The solution, in this case, relies on OpenText TeamSite as the WCM platform. The implementation makes use of multiple modules within the WCM, starting with customizable workflows to trigger the action. Using a workflow engine allows for more convenient and familiar access to the functionality, and allows for future extensibility of the processing logic. From the workflow, the system displays a custom dialog, built as a Java servlet. The servlet acts as both a controller to the actions the system will be performing, as well as triggering the initial user view and passing information that has been processed to the view. The screen was built using AJAX, with the controller acting as a data interchange between the platform API and the front-end browser, which allows for immediate feedback to the user.

The aforementioned interface contains information that will inform the user of things such as the current step of the import, as well as validation errors, or other issues when importing. These fields are updated by AJAX call backs, which drive the action of the servlet forward, while also retrieving information on the current step of the import and merge process. It will also present the user with a choice about whether to continue after the file has been pre-processed and a preview has been provided. The preview includes context on changes and success or failure states of various record elements that have been parsed from the file.

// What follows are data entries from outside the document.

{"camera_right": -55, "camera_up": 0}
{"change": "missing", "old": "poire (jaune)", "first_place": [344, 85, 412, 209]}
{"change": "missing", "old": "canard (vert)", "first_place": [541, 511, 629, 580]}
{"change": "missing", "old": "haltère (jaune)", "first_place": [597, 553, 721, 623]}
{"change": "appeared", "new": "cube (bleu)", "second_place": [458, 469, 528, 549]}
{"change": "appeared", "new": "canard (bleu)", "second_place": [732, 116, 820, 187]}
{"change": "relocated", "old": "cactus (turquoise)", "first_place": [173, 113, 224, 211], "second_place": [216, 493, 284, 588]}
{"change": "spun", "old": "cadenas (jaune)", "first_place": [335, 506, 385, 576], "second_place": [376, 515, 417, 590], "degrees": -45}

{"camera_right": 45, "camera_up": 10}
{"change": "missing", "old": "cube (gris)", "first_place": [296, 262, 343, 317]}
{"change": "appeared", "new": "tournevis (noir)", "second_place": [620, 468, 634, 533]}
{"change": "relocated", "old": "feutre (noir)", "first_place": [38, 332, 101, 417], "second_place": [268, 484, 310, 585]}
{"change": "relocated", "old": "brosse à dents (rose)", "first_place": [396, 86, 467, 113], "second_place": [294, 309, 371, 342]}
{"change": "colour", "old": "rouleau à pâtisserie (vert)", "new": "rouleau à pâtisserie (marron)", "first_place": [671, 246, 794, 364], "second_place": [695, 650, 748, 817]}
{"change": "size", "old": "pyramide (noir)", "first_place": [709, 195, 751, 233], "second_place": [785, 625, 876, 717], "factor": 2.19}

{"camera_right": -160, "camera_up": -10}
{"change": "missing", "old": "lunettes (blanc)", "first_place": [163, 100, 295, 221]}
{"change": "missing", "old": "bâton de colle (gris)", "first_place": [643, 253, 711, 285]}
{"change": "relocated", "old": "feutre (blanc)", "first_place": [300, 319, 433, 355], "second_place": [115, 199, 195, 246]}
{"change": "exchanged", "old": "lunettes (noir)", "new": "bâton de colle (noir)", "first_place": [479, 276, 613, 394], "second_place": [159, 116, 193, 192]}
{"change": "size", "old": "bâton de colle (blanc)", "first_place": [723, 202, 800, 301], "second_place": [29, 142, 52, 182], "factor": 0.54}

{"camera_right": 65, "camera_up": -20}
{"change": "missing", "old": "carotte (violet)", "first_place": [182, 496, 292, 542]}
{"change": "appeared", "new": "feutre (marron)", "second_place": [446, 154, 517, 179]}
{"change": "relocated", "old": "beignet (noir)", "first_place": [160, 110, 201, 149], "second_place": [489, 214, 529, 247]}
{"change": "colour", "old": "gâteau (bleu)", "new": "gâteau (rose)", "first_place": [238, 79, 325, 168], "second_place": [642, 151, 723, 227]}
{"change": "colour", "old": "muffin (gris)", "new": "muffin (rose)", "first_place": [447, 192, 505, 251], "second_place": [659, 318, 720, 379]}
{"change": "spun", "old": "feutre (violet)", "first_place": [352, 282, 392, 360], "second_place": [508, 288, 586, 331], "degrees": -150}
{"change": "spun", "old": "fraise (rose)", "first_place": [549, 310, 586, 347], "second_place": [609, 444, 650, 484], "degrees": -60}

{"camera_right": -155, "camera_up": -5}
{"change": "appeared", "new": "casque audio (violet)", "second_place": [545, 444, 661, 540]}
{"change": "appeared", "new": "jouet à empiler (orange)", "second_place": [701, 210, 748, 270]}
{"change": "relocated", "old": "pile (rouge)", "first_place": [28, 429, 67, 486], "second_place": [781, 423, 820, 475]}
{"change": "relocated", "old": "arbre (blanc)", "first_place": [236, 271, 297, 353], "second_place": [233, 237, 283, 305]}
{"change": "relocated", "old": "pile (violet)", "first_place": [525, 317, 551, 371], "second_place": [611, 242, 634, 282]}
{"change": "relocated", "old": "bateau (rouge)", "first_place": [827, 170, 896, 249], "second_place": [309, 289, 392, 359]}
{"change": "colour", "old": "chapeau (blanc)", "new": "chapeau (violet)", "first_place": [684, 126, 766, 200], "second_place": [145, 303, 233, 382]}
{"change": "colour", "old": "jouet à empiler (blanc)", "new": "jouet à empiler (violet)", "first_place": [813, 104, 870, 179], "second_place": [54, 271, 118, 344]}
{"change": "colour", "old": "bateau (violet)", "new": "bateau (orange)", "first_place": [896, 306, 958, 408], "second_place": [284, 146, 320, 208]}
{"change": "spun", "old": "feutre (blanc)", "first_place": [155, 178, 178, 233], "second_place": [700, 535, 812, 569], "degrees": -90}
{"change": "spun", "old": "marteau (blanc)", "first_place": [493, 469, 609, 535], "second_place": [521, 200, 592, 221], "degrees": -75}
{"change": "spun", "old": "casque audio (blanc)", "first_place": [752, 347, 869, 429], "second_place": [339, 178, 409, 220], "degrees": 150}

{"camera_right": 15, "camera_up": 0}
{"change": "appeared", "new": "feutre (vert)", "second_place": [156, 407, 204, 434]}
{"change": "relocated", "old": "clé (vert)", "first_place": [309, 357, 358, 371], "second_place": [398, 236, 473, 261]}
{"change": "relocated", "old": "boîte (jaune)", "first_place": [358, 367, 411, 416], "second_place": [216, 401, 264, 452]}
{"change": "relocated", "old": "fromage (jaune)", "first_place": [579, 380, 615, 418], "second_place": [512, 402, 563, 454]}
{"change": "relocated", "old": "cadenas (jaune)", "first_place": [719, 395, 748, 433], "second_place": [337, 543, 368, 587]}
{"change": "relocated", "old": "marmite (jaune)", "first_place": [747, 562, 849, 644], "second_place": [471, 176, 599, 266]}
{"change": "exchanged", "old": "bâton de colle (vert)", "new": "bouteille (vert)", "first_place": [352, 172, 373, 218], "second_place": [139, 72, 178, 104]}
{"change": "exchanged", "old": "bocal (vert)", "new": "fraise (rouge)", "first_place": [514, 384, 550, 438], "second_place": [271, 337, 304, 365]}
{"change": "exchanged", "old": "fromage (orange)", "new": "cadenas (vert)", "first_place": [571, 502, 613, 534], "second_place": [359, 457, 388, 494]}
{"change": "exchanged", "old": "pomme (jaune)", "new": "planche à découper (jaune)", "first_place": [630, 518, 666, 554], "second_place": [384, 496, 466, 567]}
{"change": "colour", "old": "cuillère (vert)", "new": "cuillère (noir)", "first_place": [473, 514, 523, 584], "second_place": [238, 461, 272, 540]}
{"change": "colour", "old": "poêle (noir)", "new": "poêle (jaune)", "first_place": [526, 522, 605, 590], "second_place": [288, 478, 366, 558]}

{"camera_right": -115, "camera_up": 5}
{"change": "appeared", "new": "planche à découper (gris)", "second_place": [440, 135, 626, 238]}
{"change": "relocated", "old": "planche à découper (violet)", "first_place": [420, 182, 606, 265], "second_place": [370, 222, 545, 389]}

Driving the logic behind the validation of the records, as well as the writing of the approved and valid data to the file system, is a back-end class containing the model and transformation logic. On initiation, the records that are to be processed are imported and stored for later transformation. As the process goes on, further changes are made to the data set in order to log information, such as whether this information is new, if this is a modified version of existing data, or whether data records are to be removed from the file system. Once accepted, this class will create records within the file system, storing the data in a pre-configured method for retrieval and usage within other parts of the CMS.

The final part of this solution encompasses the method of storage, which needs to be standardized so that information can be retrieved, viewed, and used within the system. We created a form template in the system, which would enable the information to be viewed within the system. Additionally, it allows us to enable modifications to be made to the records in order to capture additional information not present in the external data source. The import process is then able to reconcile changes in financial configuration data and retain relevant romance content surrounding the core configuration.

Designing the implementation in this way yields numerous benefits. Chief among them is that the underlying data exchange (the CSV) can be altered to add additional columns, for author comments or other auditing data, without impacting the import. It also allows the WCM to capture additional content that is relevant to the website, but not to backend systems. The separation of concerns allows either side to change their internal data storage formats (due to version upgrades or data model changes) without impacting the data transfer process between systems. Lastly, core to the topic, it allows for incremental development with little overhead.